Apartment complex, rather small. I get to the first bush in sight, slide behind it shove my pants to my ankles and scoot my feet forward while my back is to the wall and I blast the ground with horrendous diarrhea, it's fucking savage. I notice I'm basically 3 feet from someone's door, I'm practically under their porch light. If anyone walks outside from any of these apartments there's 100% chance I'm being spotted, I'm not hidden at all really this bush is only 4 foot tall at best.

Uncontrollable and explosive here comes more. I let out at least three massively muddy shits, I feel like I have to go more but I need to get the fuck out of here too.
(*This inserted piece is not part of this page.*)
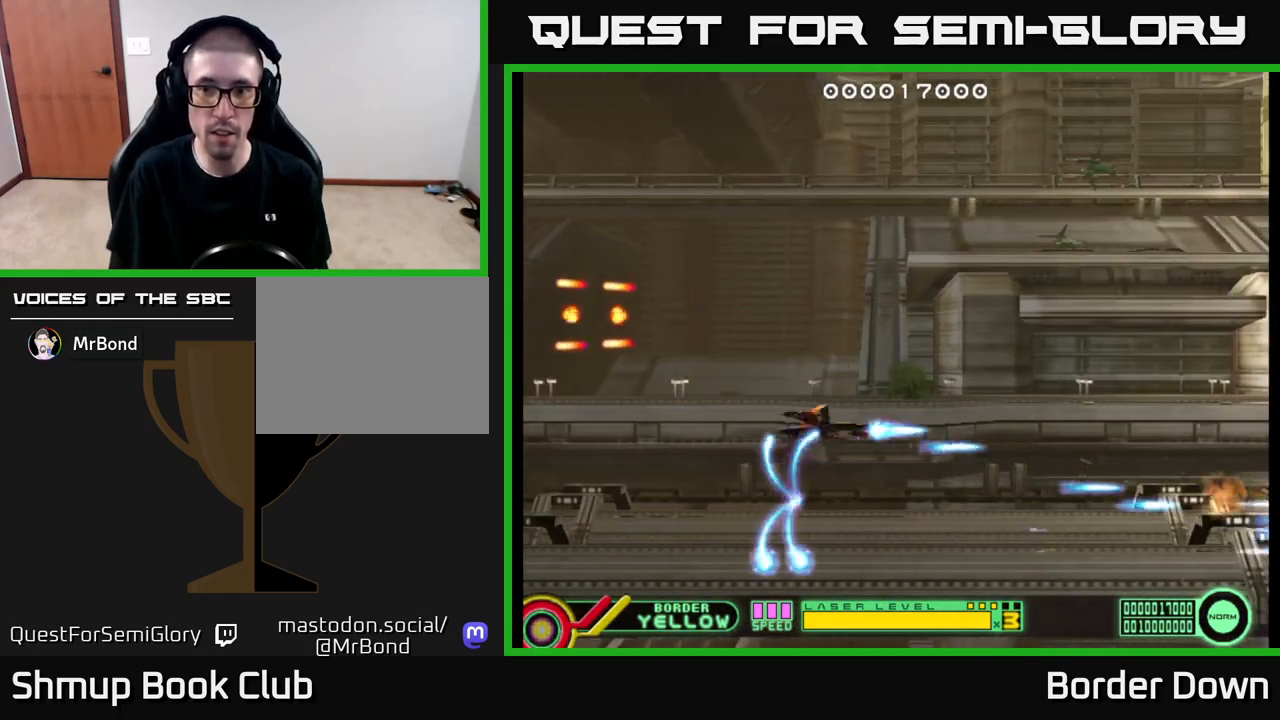
{"buttons": ["DPAD_UP", "DPAD_LEFT"], "left_stick": "center", "right_stick": "center", "events": [[67, "DPAD_LEFT", "down"], [83, "A", "down"], [150, "A", "up"]]}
I rip my boxers off and tear them in half, wipe my ass as best I can with both pieces and drop em. Pull my pants up and I'm heading back towards the road when it all comes right back again. I feel exactly like I did on the road when Topher and I parted ways. Ass spokes completely busted now, I'm barely hanging onto this.

I scurry off into the back of the small complex and find a slightly better location. More bushes, trees. This is legit, I let it go again. Felt like a hot gallon of mud just ripping through my butthole with tremendous force. I finish up, remove my socks and wipe with those. Still felt gross, used leaves from nearby bushes. Finally I exit the complex and I'm on the road, I reach the end of the complex and I hear music. I'm two houses past the complex and I realize I'm at the party.

I felt so gross and sort of annoyed Topher didn't just say it's two houses past here, I bet I could have made it had I known it was THAT close. I approach the door, already I gotta shit again. Some random dude answers, I ask "where's the restroom?" he points to the hallway, I enter. I go into the restroom, I can hear the life of the party is out back. The window of the restroom is open, I close it. I fucking destroy this restroom. I feel like it smells so bad in here my clothes are going to carry the stench out with me.

I spend probably 20 minutes in that restroom just being 100% sure I have it all out of me. I walk out that hallway and right the fuck back out the front door. I walk all the way back to the house alone and didn't see Topher for another few days. He had all kinds of questions. It was definitely the most embarrassing first impression I've made with someone I continued to be friends with.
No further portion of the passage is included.